„Keine intravaginalen Schönheitsoperationen“

Ruth Kirschner-Hermanns. Foto: Universitätsklinikum Bonn

Prof. Ruth Kirschner-Hermanns, Leiterin der Neurourologie am Universitätsklinikum Bonn, hat beim 72. Kongress der Deutschen Gesellschaft für Urologie (DGU) in Leipzig dafür plädiert, bei Miktionsbeschwerden eine funktionelle Diagnostik durchzuführen, anstatt sich allein auf das anatomische Bild zu verlassen.

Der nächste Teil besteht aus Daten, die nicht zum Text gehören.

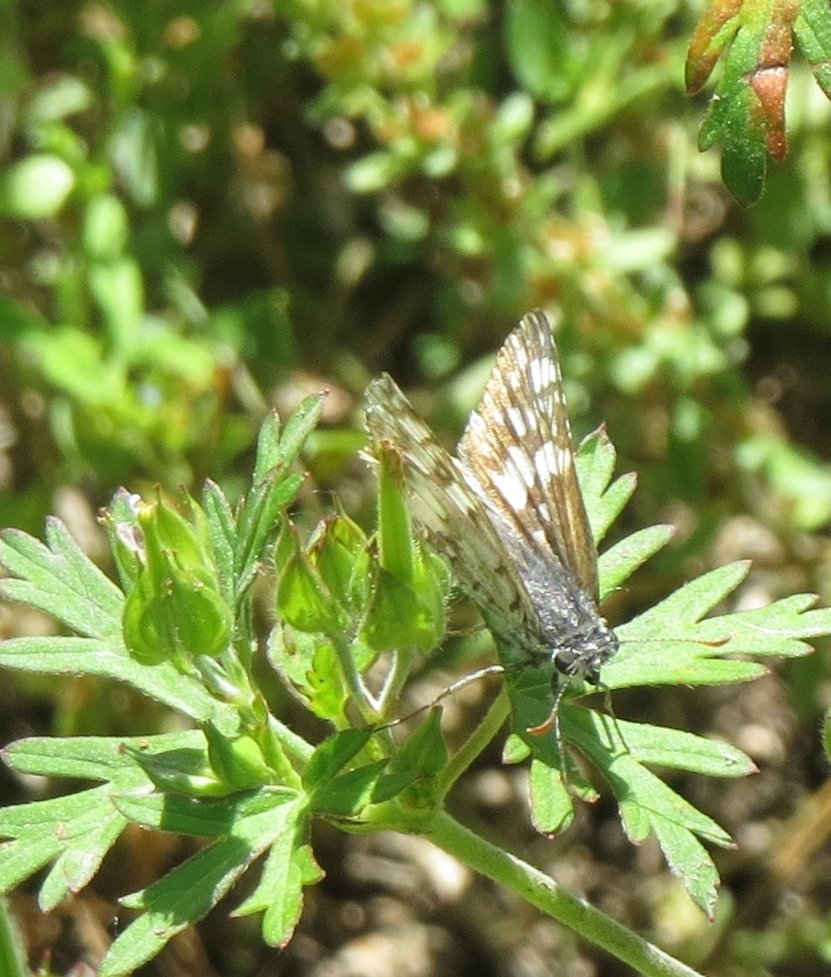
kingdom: Animalia
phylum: Arthropoda
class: Insecta
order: Lepidoptera
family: Hesperiidae
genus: Pyrgus
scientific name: Pyrgus oileus
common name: Tropical Checkered-Skipper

„In dem Moment, wo es um eine Funktionsstörung des unteren Harntrakts geht, brauchen wir auch funktionelle Untersuchungen, und da gibt es für den unteren Harntrakt nur die Urodynamik“, betonte die Urologin am 26.09.2020 im Forum „Checkpoint Urogynäkologie“.

„Eine differenzierte funktionelle Diagnostik – und die ist ohne eine Urodynamik nicht möglich – ist unverzichtbar. Darauf sollten wir gerade in der intradisziplinären Zusammenarbeit achten“, riet Kirschner-Hermanns ihren Kollegen und ergänzte: „In eine urodynamische Untersuchung gehört eben nicht nur die Kontrolle der Speicherphase, sondern die Blasenfunktion muss mit Speicher- und Miktionsphase erhoben werden, um ein differenziertes Bild zu bekommen.“

Die Spezialistin zeigte sich erschrocken, „wie häufig selbst bei offensichtlich neurogener Erkrankung wie Multipler Sklerose, Morbus Parkinson, Zustand nach Schlaganfall oder Polyneuropathie bei Diabetes, nicht die Funktion überprüft, sondern nur nach dem anatomischen Bild operiert wird“. Ihren gynäkologischen Kollegen, die ihrer Ansicht nach oft „schnell die Messer wetzen“, pflege sie zu entgegnen: „Uns geht es um Funktion. Wir machen keine intravaginalen Schönheitsoperationen.“

(ms)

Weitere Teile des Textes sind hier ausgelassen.